_Goal of the exercise_:
Only the lines below between the ones containing "Russell’s rendition of" and "2 Decomposition of", inclusive, are to be reproduced, each exactly as it stands.

_Listed records_:

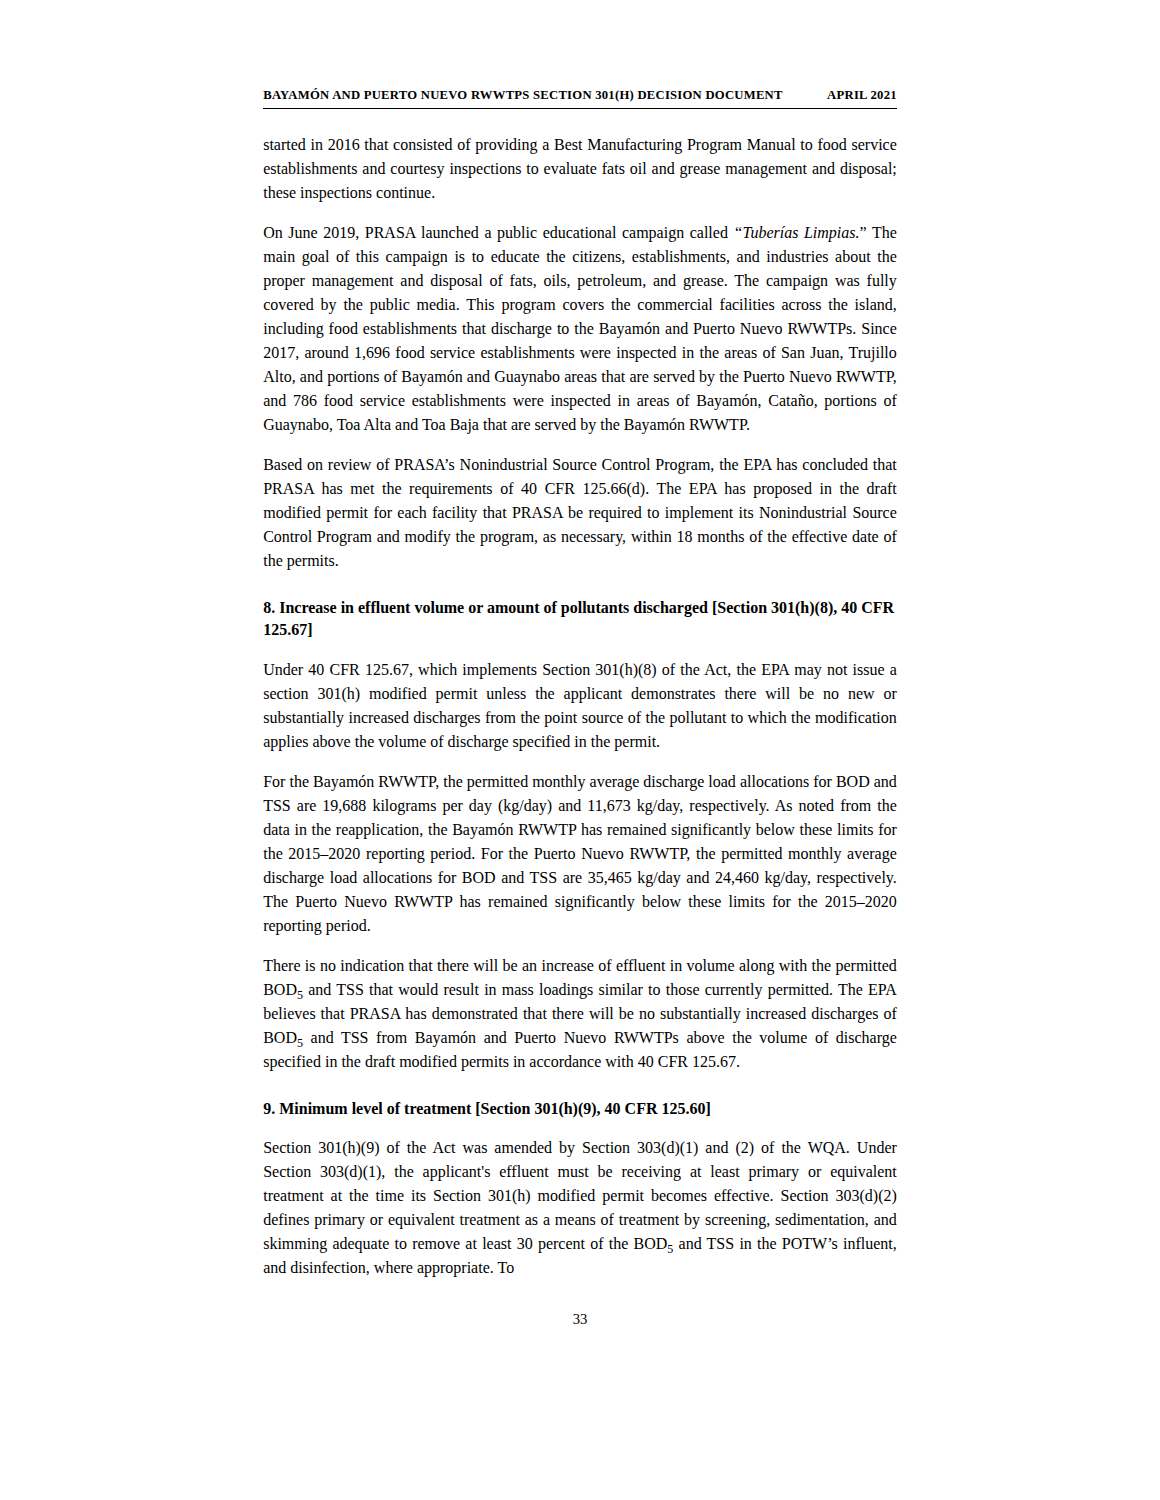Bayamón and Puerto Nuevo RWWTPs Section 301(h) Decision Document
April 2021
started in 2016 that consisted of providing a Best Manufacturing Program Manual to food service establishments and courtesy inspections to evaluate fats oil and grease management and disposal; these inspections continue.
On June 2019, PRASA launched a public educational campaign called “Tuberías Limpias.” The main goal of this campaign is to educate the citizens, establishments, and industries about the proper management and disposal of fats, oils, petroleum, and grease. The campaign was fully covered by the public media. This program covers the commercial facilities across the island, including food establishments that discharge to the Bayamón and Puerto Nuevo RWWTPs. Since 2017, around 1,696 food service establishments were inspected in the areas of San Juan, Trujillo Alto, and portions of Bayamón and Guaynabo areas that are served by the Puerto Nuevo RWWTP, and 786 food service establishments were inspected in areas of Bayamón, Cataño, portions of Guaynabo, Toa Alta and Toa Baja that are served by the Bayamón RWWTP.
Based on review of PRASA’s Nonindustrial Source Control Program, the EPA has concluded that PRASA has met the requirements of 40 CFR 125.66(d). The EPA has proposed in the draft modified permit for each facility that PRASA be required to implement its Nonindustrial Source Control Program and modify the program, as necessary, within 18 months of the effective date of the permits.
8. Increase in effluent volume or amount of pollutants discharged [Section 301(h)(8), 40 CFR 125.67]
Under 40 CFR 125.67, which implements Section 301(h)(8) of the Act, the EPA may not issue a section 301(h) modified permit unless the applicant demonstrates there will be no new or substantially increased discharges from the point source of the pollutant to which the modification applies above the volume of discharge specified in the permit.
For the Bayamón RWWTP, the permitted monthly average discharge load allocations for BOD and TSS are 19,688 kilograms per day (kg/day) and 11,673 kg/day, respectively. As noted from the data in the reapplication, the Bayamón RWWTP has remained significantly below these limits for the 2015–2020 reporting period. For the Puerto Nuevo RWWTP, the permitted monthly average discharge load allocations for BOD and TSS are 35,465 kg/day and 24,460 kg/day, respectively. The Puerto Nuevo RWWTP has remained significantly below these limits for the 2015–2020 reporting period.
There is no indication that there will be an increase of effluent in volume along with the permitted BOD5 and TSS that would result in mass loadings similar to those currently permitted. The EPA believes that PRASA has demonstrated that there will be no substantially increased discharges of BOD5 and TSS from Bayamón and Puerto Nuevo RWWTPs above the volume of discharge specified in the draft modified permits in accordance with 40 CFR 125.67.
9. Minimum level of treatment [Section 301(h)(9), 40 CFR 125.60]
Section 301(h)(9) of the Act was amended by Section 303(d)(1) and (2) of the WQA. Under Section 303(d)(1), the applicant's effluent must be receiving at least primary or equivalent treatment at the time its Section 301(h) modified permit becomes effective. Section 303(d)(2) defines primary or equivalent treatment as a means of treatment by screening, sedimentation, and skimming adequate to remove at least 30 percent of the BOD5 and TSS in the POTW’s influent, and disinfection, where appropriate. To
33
--
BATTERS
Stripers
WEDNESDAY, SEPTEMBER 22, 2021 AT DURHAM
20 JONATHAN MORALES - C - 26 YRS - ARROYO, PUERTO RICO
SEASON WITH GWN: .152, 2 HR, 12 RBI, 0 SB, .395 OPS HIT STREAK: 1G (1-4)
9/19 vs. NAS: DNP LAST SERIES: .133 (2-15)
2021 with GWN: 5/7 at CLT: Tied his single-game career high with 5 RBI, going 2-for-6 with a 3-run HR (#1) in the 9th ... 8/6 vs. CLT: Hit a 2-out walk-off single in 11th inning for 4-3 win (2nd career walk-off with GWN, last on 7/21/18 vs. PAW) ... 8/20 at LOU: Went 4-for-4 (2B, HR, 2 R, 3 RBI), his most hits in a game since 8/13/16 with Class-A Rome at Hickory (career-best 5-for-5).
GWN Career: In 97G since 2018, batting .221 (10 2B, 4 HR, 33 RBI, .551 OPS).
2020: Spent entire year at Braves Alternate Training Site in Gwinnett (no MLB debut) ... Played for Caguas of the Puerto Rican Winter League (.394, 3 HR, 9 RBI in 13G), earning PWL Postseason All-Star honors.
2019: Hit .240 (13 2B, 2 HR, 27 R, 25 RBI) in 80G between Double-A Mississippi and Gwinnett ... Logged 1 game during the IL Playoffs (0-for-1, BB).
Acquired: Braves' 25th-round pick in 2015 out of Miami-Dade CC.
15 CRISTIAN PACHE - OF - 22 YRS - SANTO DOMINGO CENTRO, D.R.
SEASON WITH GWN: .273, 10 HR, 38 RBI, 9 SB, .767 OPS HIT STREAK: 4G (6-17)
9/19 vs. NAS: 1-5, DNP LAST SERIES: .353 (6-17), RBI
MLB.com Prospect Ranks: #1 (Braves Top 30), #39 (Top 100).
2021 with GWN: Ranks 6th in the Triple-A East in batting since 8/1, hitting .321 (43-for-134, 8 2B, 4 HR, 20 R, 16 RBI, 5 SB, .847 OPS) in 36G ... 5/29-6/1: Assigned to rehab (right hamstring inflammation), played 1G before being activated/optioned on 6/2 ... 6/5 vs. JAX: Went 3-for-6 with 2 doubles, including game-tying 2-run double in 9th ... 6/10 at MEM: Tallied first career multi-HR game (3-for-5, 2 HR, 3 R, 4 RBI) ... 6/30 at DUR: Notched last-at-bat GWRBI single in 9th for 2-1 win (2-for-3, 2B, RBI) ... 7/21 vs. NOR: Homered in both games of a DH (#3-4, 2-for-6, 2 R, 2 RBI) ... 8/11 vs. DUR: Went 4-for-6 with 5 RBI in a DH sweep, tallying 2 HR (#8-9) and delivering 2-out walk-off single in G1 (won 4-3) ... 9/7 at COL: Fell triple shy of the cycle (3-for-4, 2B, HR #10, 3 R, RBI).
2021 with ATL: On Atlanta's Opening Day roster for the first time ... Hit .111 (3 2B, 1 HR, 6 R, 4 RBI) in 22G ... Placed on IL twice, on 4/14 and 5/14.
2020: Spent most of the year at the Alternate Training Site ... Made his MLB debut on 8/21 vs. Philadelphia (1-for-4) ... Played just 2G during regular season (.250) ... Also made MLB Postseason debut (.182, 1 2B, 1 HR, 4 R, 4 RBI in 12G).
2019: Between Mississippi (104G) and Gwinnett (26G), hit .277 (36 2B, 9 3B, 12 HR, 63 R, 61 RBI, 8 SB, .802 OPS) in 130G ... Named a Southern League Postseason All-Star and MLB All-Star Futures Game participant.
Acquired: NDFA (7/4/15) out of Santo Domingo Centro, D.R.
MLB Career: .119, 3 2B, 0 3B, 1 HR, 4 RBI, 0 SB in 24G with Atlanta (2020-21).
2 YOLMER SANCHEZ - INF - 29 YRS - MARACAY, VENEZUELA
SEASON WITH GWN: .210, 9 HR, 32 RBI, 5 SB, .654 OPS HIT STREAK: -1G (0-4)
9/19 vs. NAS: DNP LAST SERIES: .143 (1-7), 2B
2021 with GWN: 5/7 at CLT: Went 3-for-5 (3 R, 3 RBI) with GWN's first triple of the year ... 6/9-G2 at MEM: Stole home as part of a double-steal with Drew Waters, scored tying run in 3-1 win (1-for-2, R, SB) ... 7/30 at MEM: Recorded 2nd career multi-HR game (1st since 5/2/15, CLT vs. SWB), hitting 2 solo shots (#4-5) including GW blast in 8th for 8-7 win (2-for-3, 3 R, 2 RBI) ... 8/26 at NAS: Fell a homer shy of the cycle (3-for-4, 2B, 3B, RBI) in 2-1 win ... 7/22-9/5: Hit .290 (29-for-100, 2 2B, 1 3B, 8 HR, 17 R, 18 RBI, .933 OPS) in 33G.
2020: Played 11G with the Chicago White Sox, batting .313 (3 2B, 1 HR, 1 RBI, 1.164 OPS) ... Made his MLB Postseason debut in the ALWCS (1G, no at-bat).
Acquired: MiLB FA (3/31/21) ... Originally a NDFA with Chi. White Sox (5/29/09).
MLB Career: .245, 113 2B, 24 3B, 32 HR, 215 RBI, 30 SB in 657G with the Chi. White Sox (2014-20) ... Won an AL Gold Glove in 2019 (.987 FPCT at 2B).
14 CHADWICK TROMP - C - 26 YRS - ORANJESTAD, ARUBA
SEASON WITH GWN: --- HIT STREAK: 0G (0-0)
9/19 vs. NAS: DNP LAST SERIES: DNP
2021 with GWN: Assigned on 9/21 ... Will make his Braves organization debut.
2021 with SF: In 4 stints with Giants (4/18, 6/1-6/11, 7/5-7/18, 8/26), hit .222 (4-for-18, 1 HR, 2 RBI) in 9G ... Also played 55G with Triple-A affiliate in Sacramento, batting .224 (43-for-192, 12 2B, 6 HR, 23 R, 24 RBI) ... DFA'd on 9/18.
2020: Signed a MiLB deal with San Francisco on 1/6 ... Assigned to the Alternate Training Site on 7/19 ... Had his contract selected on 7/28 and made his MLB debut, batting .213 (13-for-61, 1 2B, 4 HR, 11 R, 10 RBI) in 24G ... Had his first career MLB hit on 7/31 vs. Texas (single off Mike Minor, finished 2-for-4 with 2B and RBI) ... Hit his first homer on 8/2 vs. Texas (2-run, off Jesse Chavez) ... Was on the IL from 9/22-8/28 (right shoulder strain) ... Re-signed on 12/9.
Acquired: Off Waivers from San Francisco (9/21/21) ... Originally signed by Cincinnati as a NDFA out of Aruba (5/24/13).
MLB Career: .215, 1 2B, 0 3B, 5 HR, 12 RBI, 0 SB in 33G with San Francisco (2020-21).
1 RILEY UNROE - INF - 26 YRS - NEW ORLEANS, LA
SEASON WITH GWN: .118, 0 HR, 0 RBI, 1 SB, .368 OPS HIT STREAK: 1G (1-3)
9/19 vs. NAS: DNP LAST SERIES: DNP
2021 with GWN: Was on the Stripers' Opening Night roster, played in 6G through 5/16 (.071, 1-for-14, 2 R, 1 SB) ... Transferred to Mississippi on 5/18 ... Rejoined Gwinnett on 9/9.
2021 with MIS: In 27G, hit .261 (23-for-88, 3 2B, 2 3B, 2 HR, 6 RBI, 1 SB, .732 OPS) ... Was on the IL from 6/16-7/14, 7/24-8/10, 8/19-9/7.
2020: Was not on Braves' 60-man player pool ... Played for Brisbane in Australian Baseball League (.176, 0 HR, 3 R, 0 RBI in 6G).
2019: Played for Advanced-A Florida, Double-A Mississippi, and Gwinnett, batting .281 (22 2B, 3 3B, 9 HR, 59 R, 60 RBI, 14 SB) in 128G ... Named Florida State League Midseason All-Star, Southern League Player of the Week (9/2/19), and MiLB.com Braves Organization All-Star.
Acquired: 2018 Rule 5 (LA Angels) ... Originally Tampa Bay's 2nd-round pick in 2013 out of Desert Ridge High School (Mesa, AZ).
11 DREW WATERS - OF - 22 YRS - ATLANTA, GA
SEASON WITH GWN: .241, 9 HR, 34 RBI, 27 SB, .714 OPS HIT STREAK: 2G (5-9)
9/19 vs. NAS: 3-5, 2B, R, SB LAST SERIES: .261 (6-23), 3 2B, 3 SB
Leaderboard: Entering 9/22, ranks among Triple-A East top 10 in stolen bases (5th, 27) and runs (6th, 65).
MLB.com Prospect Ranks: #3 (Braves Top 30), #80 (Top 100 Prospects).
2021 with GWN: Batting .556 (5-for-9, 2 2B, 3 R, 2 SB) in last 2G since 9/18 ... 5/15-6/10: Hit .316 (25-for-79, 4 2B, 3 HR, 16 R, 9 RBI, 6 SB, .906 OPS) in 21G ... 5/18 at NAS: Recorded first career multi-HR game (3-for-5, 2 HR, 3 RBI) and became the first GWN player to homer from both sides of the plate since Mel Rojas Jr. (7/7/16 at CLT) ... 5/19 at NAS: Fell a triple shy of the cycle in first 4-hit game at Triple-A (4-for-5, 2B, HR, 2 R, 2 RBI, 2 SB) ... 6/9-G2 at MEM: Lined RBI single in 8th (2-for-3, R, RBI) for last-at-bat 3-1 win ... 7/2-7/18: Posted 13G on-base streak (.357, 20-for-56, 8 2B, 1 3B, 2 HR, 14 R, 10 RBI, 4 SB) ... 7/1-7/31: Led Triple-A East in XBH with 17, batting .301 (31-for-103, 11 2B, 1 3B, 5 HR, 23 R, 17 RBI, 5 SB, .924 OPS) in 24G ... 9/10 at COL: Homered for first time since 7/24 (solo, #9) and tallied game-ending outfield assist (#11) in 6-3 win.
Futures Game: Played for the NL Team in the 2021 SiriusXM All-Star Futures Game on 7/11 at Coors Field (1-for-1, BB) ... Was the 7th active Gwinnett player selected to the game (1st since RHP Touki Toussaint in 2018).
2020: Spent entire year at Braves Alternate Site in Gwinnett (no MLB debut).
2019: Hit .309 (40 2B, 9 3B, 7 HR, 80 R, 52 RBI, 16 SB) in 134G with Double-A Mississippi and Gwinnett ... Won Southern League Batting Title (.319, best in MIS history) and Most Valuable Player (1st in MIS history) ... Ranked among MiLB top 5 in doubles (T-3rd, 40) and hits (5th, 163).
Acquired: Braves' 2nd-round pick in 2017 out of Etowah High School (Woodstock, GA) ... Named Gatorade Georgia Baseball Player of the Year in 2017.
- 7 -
* * *
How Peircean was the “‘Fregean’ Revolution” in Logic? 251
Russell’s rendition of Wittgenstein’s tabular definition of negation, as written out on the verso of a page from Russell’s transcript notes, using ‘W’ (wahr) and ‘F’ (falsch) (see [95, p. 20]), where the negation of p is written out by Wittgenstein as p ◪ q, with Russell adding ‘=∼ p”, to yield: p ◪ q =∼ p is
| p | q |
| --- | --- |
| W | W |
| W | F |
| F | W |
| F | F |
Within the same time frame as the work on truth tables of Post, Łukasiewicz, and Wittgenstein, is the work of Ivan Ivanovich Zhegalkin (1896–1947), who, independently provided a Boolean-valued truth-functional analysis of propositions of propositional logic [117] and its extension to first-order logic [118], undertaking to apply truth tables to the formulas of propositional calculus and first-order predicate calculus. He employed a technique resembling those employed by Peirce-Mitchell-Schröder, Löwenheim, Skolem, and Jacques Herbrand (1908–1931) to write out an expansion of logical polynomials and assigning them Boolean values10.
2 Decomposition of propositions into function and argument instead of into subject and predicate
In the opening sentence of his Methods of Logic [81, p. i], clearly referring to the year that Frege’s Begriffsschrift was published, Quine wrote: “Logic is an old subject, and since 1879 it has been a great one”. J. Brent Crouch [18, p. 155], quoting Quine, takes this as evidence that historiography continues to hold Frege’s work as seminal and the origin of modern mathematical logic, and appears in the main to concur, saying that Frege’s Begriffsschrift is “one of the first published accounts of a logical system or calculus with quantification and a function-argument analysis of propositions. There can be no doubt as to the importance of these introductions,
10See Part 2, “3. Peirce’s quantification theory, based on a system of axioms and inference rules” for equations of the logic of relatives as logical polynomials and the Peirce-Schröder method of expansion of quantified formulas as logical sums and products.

_Result of the exercise_:
Russell’s rendition of Wittgenstein’s tabular definition of negation, as written out on the verso of a page from Russell’s transcript notes, using ‘W’ (wahr) and ‘F’ (falsch) (see [95, p. 20]), where the negation of p is written out by Wittgenstein as p ◪ q, with Russell adding ‘=∼ p”, to yield: p ◪ q =∼ p is
| p | q |
| --- | --- |
| W | W |
| W | F |
| F | W |
| F | F |
Within the same time frame as the work on truth tables of Post, Łukasiewicz, and Wittgenstein, is the work of Ivan Ivanovich Zhegalkin (1896–1947), who, independently provided a Boolean-valued truth-functional analysis of propositions of propositional logic [117] and its extension to first-order logic [118], undertaking to apply truth tables to the formulas of propositional calculus and first-order predicate calculus. He employed a technique resembling those employed by Peirce-Mitchell-Schröder, Löwenheim, Skolem, and Jacques Herbrand (1908–1931) to write out an expansion of logical polynomials and assigning them Boolean values10.
2 Decomposition of propositions into function and argument instead of into subject and predicate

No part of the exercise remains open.